■ **Extrahierter Text**:
# # # # #

Sind Sie ein romantischer Künstler?
Ha! Interessant. Ich würde vielleicht ja sagen. Falls romantisch meint, über den Zustand des Menschen nachzudenken, dann würde ich ja sagen. Definitiv. Auf der anderen Seite ist da diese kitschige Hollywood-Romantik, die kleine Emotionen nimmt und sie aufbläst. Das ist weniger interessant.

Sie sagen, Ihre Arbeiten seien keine Symbole oder Repräsentationen. Wie entsteht dann Bedeutung?
Duchamp hatte einen sehr wichtigen Gedanken: Der Künstler ist ein Medium, das in Form eines Kunstwerks eine kontingente Realität erschafft. Aber dieses Kunstwerk ist nicht komplett, solange es nicht vom Betrachter erfahren wird. Natürlich erzeugen materielle Dinge und Zustände mögliche Bedeutung, aber die tiefste Bedeutung kommt immer vom Betrachter. Bedeutungen werden vom Werk nahegelegt, aber letztlich kommen sie vom Betrachter. Bedeutung ist sozusagen gemacht. Sie entsteht aus einem Akt der physischen Partizipation. Ich komme wieder auf das mysteriöse Objekt zurück, bei dem man sich fragt: Was ist das? Warum ist das überhaupt von Interesse? All diese dummen Maschinen! Alles sagt uns, was es ist, immerzu. Und in dieser Situation Objekte zu haben, die uns nicht sagen, was sie sind, daran arbeite ich.

Der Körper des Betrachters ist also durch den Prozess der Wahrnehmung immer Teil des Kunstwerks.
Keine Frage. Ja.

Ende Oktober wurde eine riesige Statue des indischen Nationalhelden Sardar Patel fertiggestellt und ist seitdem die größte Statue der Welt. Auch einige Ihrer Arbeiten sind monumental, wenn auch auf eine andere Art und Weise. Ist es Kunst überhaupt möglich, unpolitisch zu sein.
Indien befindet sich in einer schwierigen Phase. Seit jeher jat das Land viele Volksgruppen, aber jetzt heißt es, du bist entweder Hindu und ein guter Mensch oder Moslem und ein schlechter Mensch. Und nun wird unglaublich viel Geld für diese nationalistische Skulptur ausgegeben. Ich halte das für sehr problematisch. Aber zurück zu Ihrer Frage: Selbstverständlich entwickeln alle öffentlichen Objekte ein öffentliches Leben. Das kann man nicht kontrollieren. Sobald man etwas in die Welt setzt, entwickelt es ein Eigenleben. Ist es also möglich, Objekte zu machen, die nicht politisch sind? Ich denke nicht. Falls Duchamp Recht behalten sollte, dass der Betrachter das Objekt erst vollständig macht, er den Kreis erst schließt, dann muss alles politisch sein. Es kann nicht unpolitisch sein. Vielleicht ist es die Rolle des Künstlers, auf diesem Gebiet etwas auszuprobieren. Eher als Dinge auszusprechen. Gerade heute. Wir waren gewohnt, in einer Welt zu leben, in der Kunst radikal war. Die Linke war radikal. Wir haben versagt. Ich denke daran gibt es keinen Zweifel. Wir haben versagt. Wir haben versagt, unsere Mitbürger davon zu überzeugen, dass linksorientierte, liberale Werte ihre Werte sind.

# # # # #

Extrahierte Dateneinträge
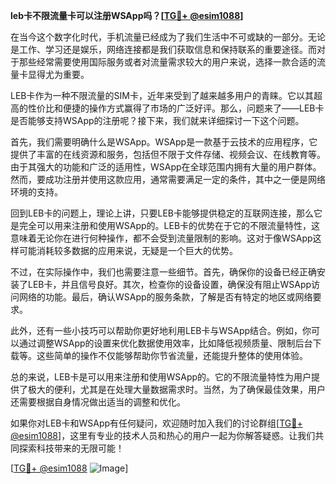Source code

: **leb卡不限流量卡可以注册WSApp吗？[[TG💪+ @esim1088](https://t.me/s/esim1088)]**

在当今这个数字化时代，手机流量已经成为了我们生活中不可或缺的一部分。无论是工作、学习还是娱乐，网络连接都是我们获取信息和保持联系的重要途径。而对于那些经常需要使用国际服务或者对流量需求较大的用户来说，选择一款合适的流量卡显得尤为重要。

LEB卡作为一种不限流量的SIM卡，近年来受到了越来越多用户的青睐。它以其超高的性价比和便捷的操作方式赢得了市场的广泛好评。那么，问题来了——LEB卡是否能够支持WSApp的注册呢？接下来，我们就来详细探讨一下这个问题。

首先，我们需要明确什么是WSApp。WSApp是一款基于云技术的应用程序，它提供了丰富的在线资源和服务，包括但不限于文件存储、视频会议、在线教育等。由于其强大的功能和广泛的适用性，WSApp在全球范围内拥有大量的用户群体。然而，要成功注册并使用这款应用，通常需要满足一定的条件，其中之一便是网络环境的支持。

回到LEB卡的问题上，理论上讲，只要LEB卡能够提供稳定的互联网连接，那么它是完全可以用来注册和使用WSApp的。LEB卡的优势在于它的不限流量特性，这意味着无论你在进行何种操作，都不会受到流量限制的影响。这对于像WSApp这样可能消耗较多数据的应用来说，无疑是一个巨大的优势。

不过，在实际操作中，我们也需要注意一些细节。首先，确保你的设备已经正确安装了LEB卡，并且信号良好。其次，检查你的设备设置，确保没有阻止WSApp访问网络的功能。最后，确认WSApp的服务条款，了解是否有特定的地区或网络要求。

此外，还有一些小技巧可以帮助你更好地利用LEB卡与WSApp结合。例如，你可以通过调整WSApp的设置来优化数据使用效率，比如降低视频质量、限制后台下载等。这些简单的操作不仅能够帮助你节省流量，还能提升整体的使用体验。

总的来说，LEB卡是可以用来注册和使用WSApp的。它的不限流量特性为用户提供了极大的便利，尤其是在处理大量数据需求时。当然，为了确保最佳效果，用户还需要根据自身情况做出适当的调整和优化。

如果你对LEB卡和WSApp有任何疑问，欢迎随时加入我们的讨论群组[[TG💪+ @esim1088](https://t.me/s/esim1088)]，这里有专业的技术人员和热心的用户一起为你解答疑惑。让我们共同探索科技带来的无限可能！

[[TG💪+ @esim1088](https://t.me/s/esim1088) ![Image](https://i.postimg.cc/4NQfJmqS/Snipaste-2025-05-13-00-14-12.png)]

# # # # #

■ **Aufgabenstellung**:
Entscheide für jede Aussage, ob sie dem Interview entspricht, und belege dein Ja oder Nein mit einem wörtlichen Zitat: (a) Die Statue des Nationalhelden Sardar Patel ist seit ihrer Fertigstellung die größte Statue der Welt. (b) Die befragte Person hält es für möglich, Objekte zu machen, die nicht politisch sind. (c) Laut der befragten Person kommt die tiefste Bedeutung vom Werk selbst.

■ **Antwort**:
(a) Ja: „ist seitdem die größte Statue der Welt“
(b) Nein: „Ist es also möglich, Objekte zu machen, die nicht politisch sind? Ich denke nicht.“
(c) Nein: „aber die tiefste Bedeutung kommt immer vom Betrachter“